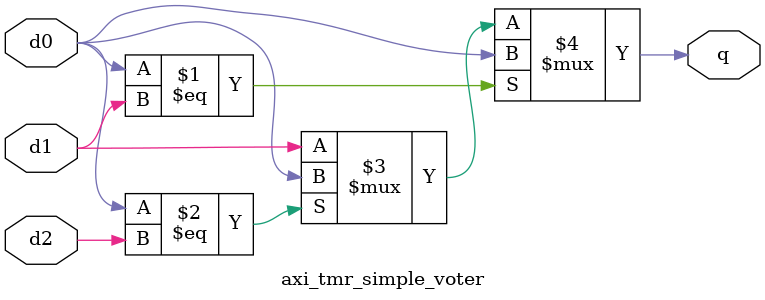
<source format=v>
`timescale 1ns / 1ps

module axi_tmr_simple_voter #(
    parameter   WIDTH  = 1
)
(
    input [WIDTH - 1 : 0] d0,
    input [WIDTH - 1 : 0] d1,
    input [WIDTH - 1 : 0] d2,
    output [WIDTH - 1 : 0] q
);

    assign q = (d0 == d1) ? d0 : (d0 == d2) ? d0 : d1;
endmodule

</source>
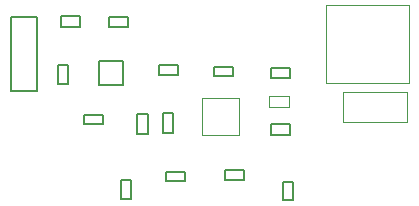
<source format=gbr>
G04*
G04 #@! TF.GenerationSoftware,Altium Limited,Altium Designer,25.3.3 (18)*
G04*
G04 Layer_Color=16711935*
%FSLAX44Y44*%
%MOMM*%
G71*
G04*
G04 #@! TF.SameCoordinates,BFC568DA-C1B5-42DE-8167-96A376B3F609*
G04*
G04*
G04 #@! TF.FilePolarity,Positive*
G04*
G01*
G75*
%ADD11C,0.2000*%
%ADD12C,0.1270*%
%ADD44C,0.1000*%
D11*
X400480Y1138173D02*
Y1200173D01*
X422480D01*
Y1138173D02*
Y1200173D01*
X400480Y1138173D02*
X422480D01*
X531843Y1061530D02*
X547844D01*
X531843D02*
Y1069530D01*
X547844D01*
Y1061530D02*
Y1069530D01*
X581280Y1070800D02*
X597280D01*
Y1062800D02*
Y1070800D01*
X581280Y1062800D02*
X597280D01*
X581280D02*
Y1070800D01*
X440500Y1143980D02*
Y1159980D01*
X448500D01*
Y1143980D02*
Y1159980D01*
X440500Y1143980D02*
X448500D01*
X493840Y1046190D02*
Y1062190D01*
X501840D01*
Y1046190D02*
Y1062190D01*
X493840Y1046190D02*
X501840D01*
X620401Y1109648D02*
X636900D01*
Y1100148D02*
Y1109648D01*
X620401Y1100148D02*
X636900D01*
X620401D02*
Y1109648D01*
X572243Y1150430D02*
X588243D01*
X572243D02*
Y1158430D01*
X588243D01*
Y1150430D02*
Y1158430D01*
X475141Y1163160D02*
X495141D01*
Y1143160D02*
Y1163160D01*
X475141Y1143160D02*
X495141D01*
X475141D02*
Y1163160D01*
X630750Y1045614D02*
Y1061114D01*
X639250D01*
Y1045614D02*
Y1061114D01*
X630750Y1045614D02*
X639250D01*
X525310Y1159700D02*
X541310D01*
Y1151700D02*
Y1159700D01*
X525310Y1151700D02*
X541310D01*
X525310D02*
Y1159700D01*
X461990Y1117790D02*
X477990D01*
Y1109790D02*
Y1117790D01*
X461990Y1109790D02*
X477990D01*
X461990D02*
Y1117790D01*
X442600Y1191590D02*
X459099D01*
X442600D02*
Y1201090D01*
X459099D01*
Y1191590D02*
Y1201090D01*
X620650Y1149160D02*
X636650D01*
X620650D02*
Y1157160D01*
X636650D01*
Y1149160D02*
Y1157160D01*
X483573Y1200340D02*
X499573D01*
Y1192340D02*
Y1200340D01*
X483573Y1192340D02*
X499573D01*
X483573D02*
Y1200340D01*
D12*
X528900Y1102170D02*
X537900D01*
X528900Y1119170D02*
X537900D01*
X528900Y1102170D02*
Y1119170D01*
X537900Y1102170D02*
Y1119170D01*
X507310Y1101480D02*
X516310D01*
X507310Y1118480D02*
X516310D01*
X507310Y1101480D02*
Y1118480D01*
X516310Y1101480D02*
Y1118480D01*
D44*
X681360Y1111250D02*
Y1136650D01*
X735960D01*
Y1111250D02*
Y1136650D01*
X681360Y1111250D02*
X735960D01*
X562350Y1100831D02*
Y1131831D01*
X593350Y1100831D02*
Y1131831D01*
X562350D02*
X593350D01*
X562350Y1100831D02*
X593350D01*
X619131Y1133780D02*
X635631D01*
X619131Y1124280D02*
X635631D01*
X619131D02*
Y1133780D01*
X635631Y1124280D02*
Y1133780D01*
X736910Y1144290D02*
Y1210290D01*
X667010Y1144290D02*
Y1210290D01*
X736910D01*
X667010Y1144290D02*
X736910D01*
M02*

</source>
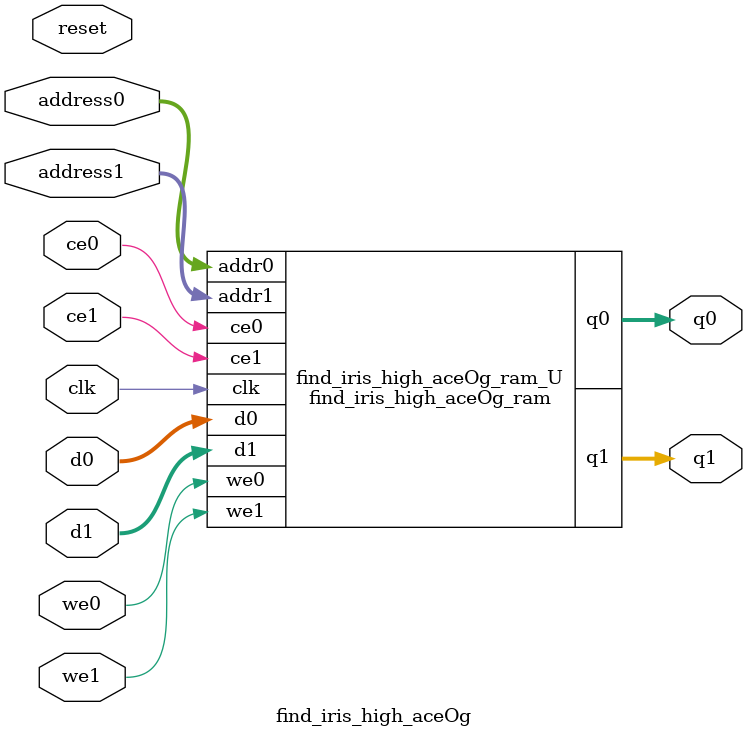
<source format=v>
`timescale 1 ns / 1 ps
module find_iris_high_aceOg_ram (addr0, ce0, d0, we0, q0, addr1, ce1, d1, we1, q1,  clk);

parameter DWIDTH = 32;
parameter AWIDTH = 10;
parameter MEM_SIZE = 804;

input[AWIDTH-1:0] addr0;
input ce0;
input[DWIDTH-1:0] d0;
input we0;
output reg[DWIDTH-1:0] q0;
input[AWIDTH-1:0] addr1;
input ce1;
input[DWIDTH-1:0] d1;
input we1;
output reg[DWIDTH-1:0] q1;
input clk;

(* ram_style = "block" *)reg [DWIDTH-1:0] ram[0:MEM_SIZE-1];




always @(posedge clk)  
begin 
    if (ce0) begin
        if (we0) 
            ram[addr0] <= d0; 
        q0 <= ram[addr0];
    end
end


always @(posedge clk)  
begin 
    if (ce1) begin
        if (we1) 
            ram[addr1] <= d1; 
        q1 <= ram[addr1];
    end
end


endmodule

`timescale 1 ns / 1 ps
module find_iris_high_aceOg(
    reset,
    clk,
    address0,
    ce0,
    we0,
    d0,
    q0,
    address1,
    ce1,
    we1,
    d1,
    q1);

parameter DataWidth = 32'd32;
parameter AddressRange = 32'd804;
parameter AddressWidth = 32'd10;
input reset;
input clk;
input[AddressWidth - 1:0] address0;
input ce0;
input we0;
input[DataWidth - 1:0] d0;
output[DataWidth - 1:0] q0;
input[AddressWidth - 1:0] address1;
input ce1;
input we1;
input[DataWidth - 1:0] d1;
output[DataWidth - 1:0] q1;



find_iris_high_aceOg_ram find_iris_high_aceOg_ram_U(
    .clk( clk ),
    .addr0( address0 ),
    .ce0( ce0 ),
    .we0( we0 ),
    .d0( d0 ),
    .q0( q0 ),
    .addr1( address1 ),
    .ce1( ce1 ),
    .we1( we1 ),
    .d1( d1 ),
    .q1( q1 ));

endmodule


</source>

**About this task**
Restate it all word for word: every record, no pictures.

**Your response**
<source format=v>
`timescale 1ns / 1ps

module axi_tmr_simple_voter #(
    parameter   WIDTH  = 1
)
(
    input [WIDTH - 1 : 0] d0,
    input [WIDTH - 1 : 0] d1,
    input [WIDTH - 1 : 0] d2,
    output [WIDTH - 1 : 0] q
);

    assign q = (d0 == d1) ? d0 : (d0 == d2) ? d0 : d1;
endmodule

</source>
<source format=gbr>
G04*
G04 #@! TF.GenerationSoftware,Altium Limited,Altium Designer,25.3.3 (18)*
G04*
G04 Layer_Color=16711935*
%FSLAX44Y44*%
%MOMM*%
G71*
G04*
G04 #@! TF.SameCoordinates,BFC568DA-C1B5-42DE-8167-96A376B3F609*
G04*
G04*
G04 #@! TF.FilePolarity,Positive*
G04*
G01*
G75*
%ADD11C,0.2000*%
%ADD12C,0.1270*%
%ADD44C,0.1000*%
D11*
X400480Y1138173D02*
Y1200173D01*
X422480D01*
Y1138173D02*
Y1200173D01*
X400480Y1138173D02*
X422480D01*
X531843Y1061530D02*
X547844D01*
X531843D02*
Y1069530D01*
X547844D01*
Y1061530D02*
Y1069530D01*
X581280Y1070800D02*
X597280D01*
Y1062800D02*
Y1070800D01*
X581280Y1062800D02*
X597280D01*
X581280D02*
Y1070800D01*
X440500Y1143980D02*
Y1159980D01*
X448500D01*
Y1143980D02*
Y1159980D01*
X440500Y1143980D02*
X448500D01*
X493840Y1046190D02*
Y1062190D01*
X501840D01*
Y1046190D02*
Y1062190D01*
X493840Y1046190D02*
X501840D01*
X620401Y1109648D02*
X636900D01*
Y1100148D02*
Y1109648D01*
X620401Y1100148D02*
X636900D01*
X620401D02*
Y1109648D01*
X572243Y1150430D02*
X588243D01*
X572243D02*
Y1158430D01*
X588243D01*
Y1150430D02*
Y1158430D01*
X475141Y1163160D02*
X495141D01*
Y1143160D02*
Y1163160D01*
X475141Y1143160D02*
X495141D01*
X475141D02*
Y1163160D01*
X630750Y1045614D02*
Y1061114D01*
X639250D01*
Y1045614D02*
Y1061114D01*
X630750Y1045614D02*
X639250D01*
X525310Y1159700D02*
X541310D01*
Y1151700D02*
Y1159700D01*
X525310Y1151700D02*
X541310D01*
X525310D02*
Y1159700D01*
X461990Y1117790D02*
X477990D01*
Y1109790D02*
Y1117790D01*
X461990Y1109790D02*
X477990D01*
X461990D02*
Y1117790D01*
X442600Y1191590D02*
X459099D01*
X442600D02*
Y1201090D01*
X459099D01*
Y1191590D02*
Y1201090D01*
X620650Y1149160D02*
X636650D01*
X620650D02*
Y1157160D01*
X636650D01*
Y1149160D02*
Y1157160D01*
X483573Y1200340D02*
X499573D01*
Y1192340D02*
Y1200340D01*
X483573Y1192340D02*
X499573D01*
X483573D02*
Y1200340D01*
D12*
X528900Y1102170D02*
X537900D01*
X528900Y1119170D02*
X537900D01*
X528900Y1102170D02*
Y1119170D01*
X537900Y1102170D02*
Y1119170D01*
X507310Y1101480D02*
X516310D01*
X507310Y1118480D02*
X516310D01*
X507310Y1101480D02*
Y1118480D01*
X516310Y1101480D02*
Y1118480D01*
D44*
X681360Y1111250D02*
Y1136650D01*
X735960D01*
Y1111250D02*
Y1136650D01*
X681360Y1111250D02*
X735960D01*
X562350Y1100831D02*
Y1131831D01*
X593350Y1100831D02*
Y1131831D01*
X562350D02*
X593350D01*
X562350Y1100831D02*
X593350D01*
X619131Y1133780D02*
X635631D01*
X619131Y1124280D02*
X635631D01*
X619131D02*
Y1133780D01*
X635631Y1124280D02*
Y1133780D01*
X736910Y1144290D02*
Y1210290D01*
X667010Y1144290D02*
Y1210290D01*
X736910D01*
X667010Y1144290D02*
X736910D01*
M02*

</source>
<source format=v>
`timescale 1 ns / 1 ps
module find_iris_high_aceOg_ram (addr0, ce0, d0, we0, q0, addr1, ce1, d1, we1, q1,  clk);

parameter DWIDTH = 32;
parameter AWIDTH = 10;
parameter MEM_SIZE = 804;

input[AWIDTH-1:0] addr0;
input ce0;
input[DWIDTH-1:0] d0;
input we0;
output reg[DWIDTH-1:0] q0;
input[AWIDTH-1:0] addr1;
input ce1;
input[DWIDTH-1:0] d1;
input we1;
output reg[DWIDTH-1:0] q1;
input clk;

(* ram_style = "block" *)reg [DWIDTH-1:0] ram[0:MEM_SIZE-1];




always @(posedge clk)  
begin 
    if (ce0) begin
        if (we0) 
            ram[addr0] <= d0; 
        q0 <= ram[addr0];
    end
end


always @(posedge clk)  
begin 
    if (ce1) begin
        if (we1) 
            ram[addr1] <= d1; 
        q1 <= ram[addr1];
    end
end


endmodule

`timescale 1 ns / 1 ps
module find_iris_high_aceOg(
    reset,
    clk,
    address0,
    ce0,
    we0,
    d0,
    q0,
    address1,
    ce1,
    we1,
    d1,
    q1);

parameter DataWidth = 32'd32;
parameter AddressRange = 32'd804;
parameter AddressWidth = 32'd10;
input reset;
input clk;
input[AddressWidth - 1:0] address0;
input ce0;
input we0;
input[DataWidth - 1:0] d0;
output[DataWidth - 1:0] q0;
input[AddressWidth - 1:0] address1;
input ce1;
input we1;
input[DataWidth - 1:0] d1;
output[DataWidth - 1:0] q1;



find_iris_high_aceOg_ram find_iris_high_aceOg_ram_U(
    .clk( clk ),
    .addr0( address0 ),
    .ce0( ce0 ),
    .we0( we0 ),
    .d0( d0 ),
    .q0( q0 ),
    .addr1( address1 ),
    .ce1( ce1 ),
    .we1( we1 ),
    .d1( d1 ),
    .q1( q1 ));

endmodule


</source>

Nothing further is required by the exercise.